The law, which was the distinct expression of the interests of the capitalist, upheld his right to do all this. Yet if the workers protested; if they sought to improve their condition by joining in that community of action called a strike, the same code of laws adjudged them criminals. At once, the whole power of law, with its police, military and judges, descended upon them, and either drove them back to their tasks or consigned them to prison.

The conditions under which the capitalists made their profits, and under which the workers had to toil, were very oppressive to the workers. The hours of work at that period were from sunrise to sunset. Usually this rule, especially in the seasons of long days, required twelve, and very often fourteen and sixteen, hours a day. Yet the so-called statesmen and the pretentious cultured and refined classes of the day, saw nothing wrong in this exploitation. The reason was obvious. Their power, their elegant mansions, their silks and satins, their equipage and superior opportunities for enjoyment all were based upon the sweat and blood of these so-called free white men, women and children of the North, who toiled even harder than the chattel black slave of the South, and who did not receive a fraction of the care and thought bestowed, as a corrollary of property, upon the black slave. Already the capitalists of the North had a slavery system in force far more effective than the chattel system of the South—a system the economic superiority of which was destined to overthrow that of black slavery.

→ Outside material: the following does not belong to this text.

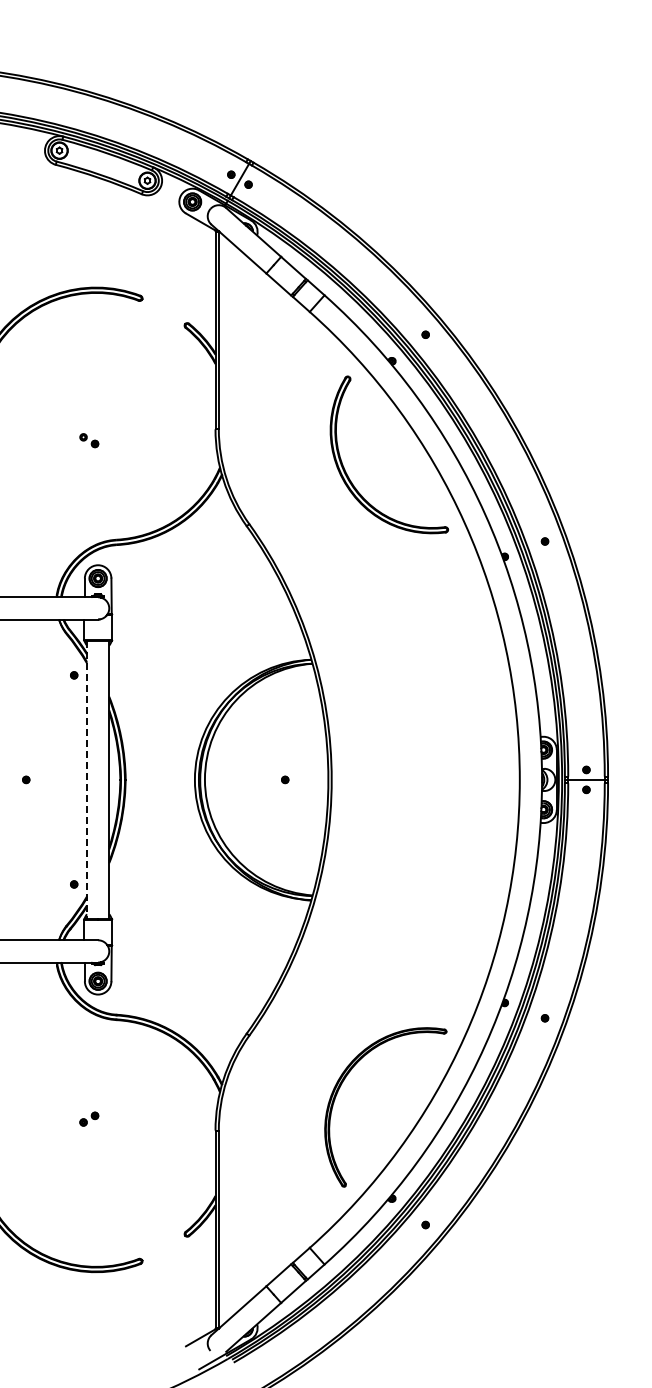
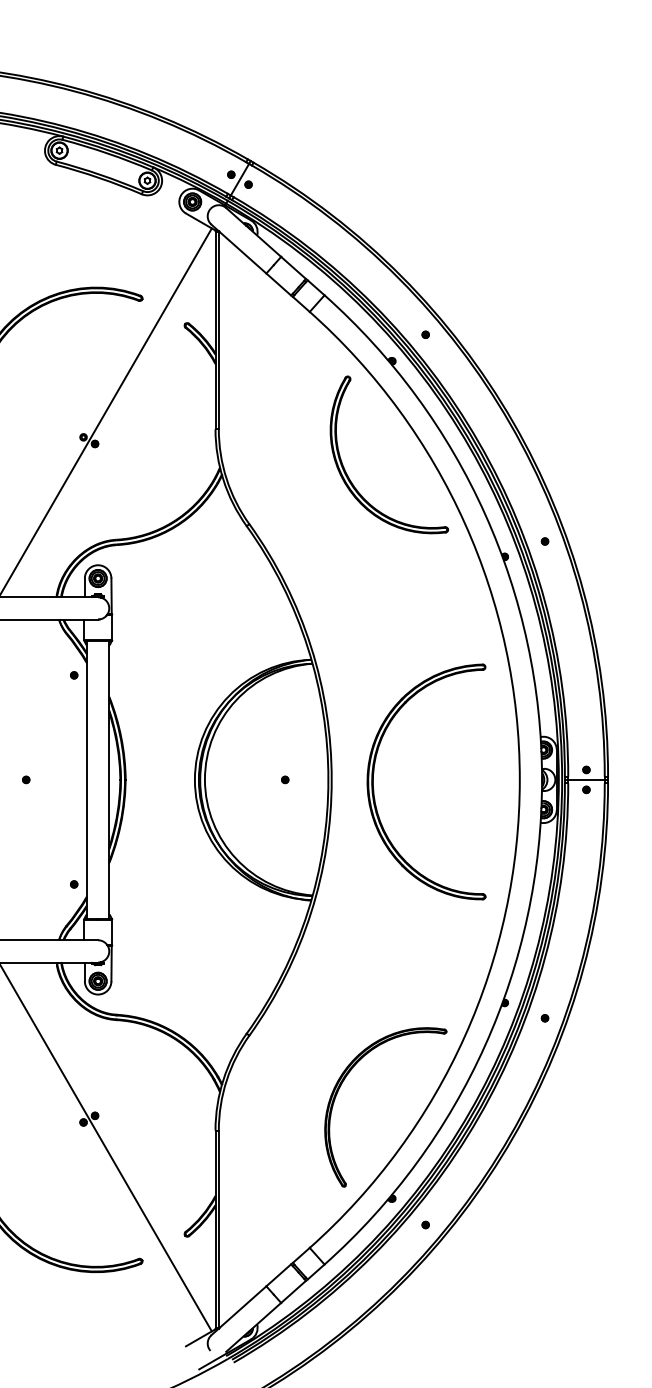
line at (106, 409): none -> present
part at (374, 773): none -> present
line at (87, 780): dashed -> solid
line at (106, 1149): none -> present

Most historians, taking their cue from the intellectual subserviency demanded of them by the ruling propertied classes, delight in picturing those times as "the good old times," when the capitalists were benevolent and amiable, and the workers lived in peace and plenty.

AN INCESSANT WARFARE.

History in the main, thus far, has been an institution for the propagation of lies. The truth is that for thousands of years back, since the private property system came into existence, an incessant, uncompromising warfare has been going on between oppressors and oppressed. Apart from the class distinctions and the bitterness manifested in settlement and colonial times in this country— reference to which has been given in earlier chapters—the whole of the nineteenth century, and thus far of this century, has been a continuous industrial struggle. It has been the real warfare of modern times.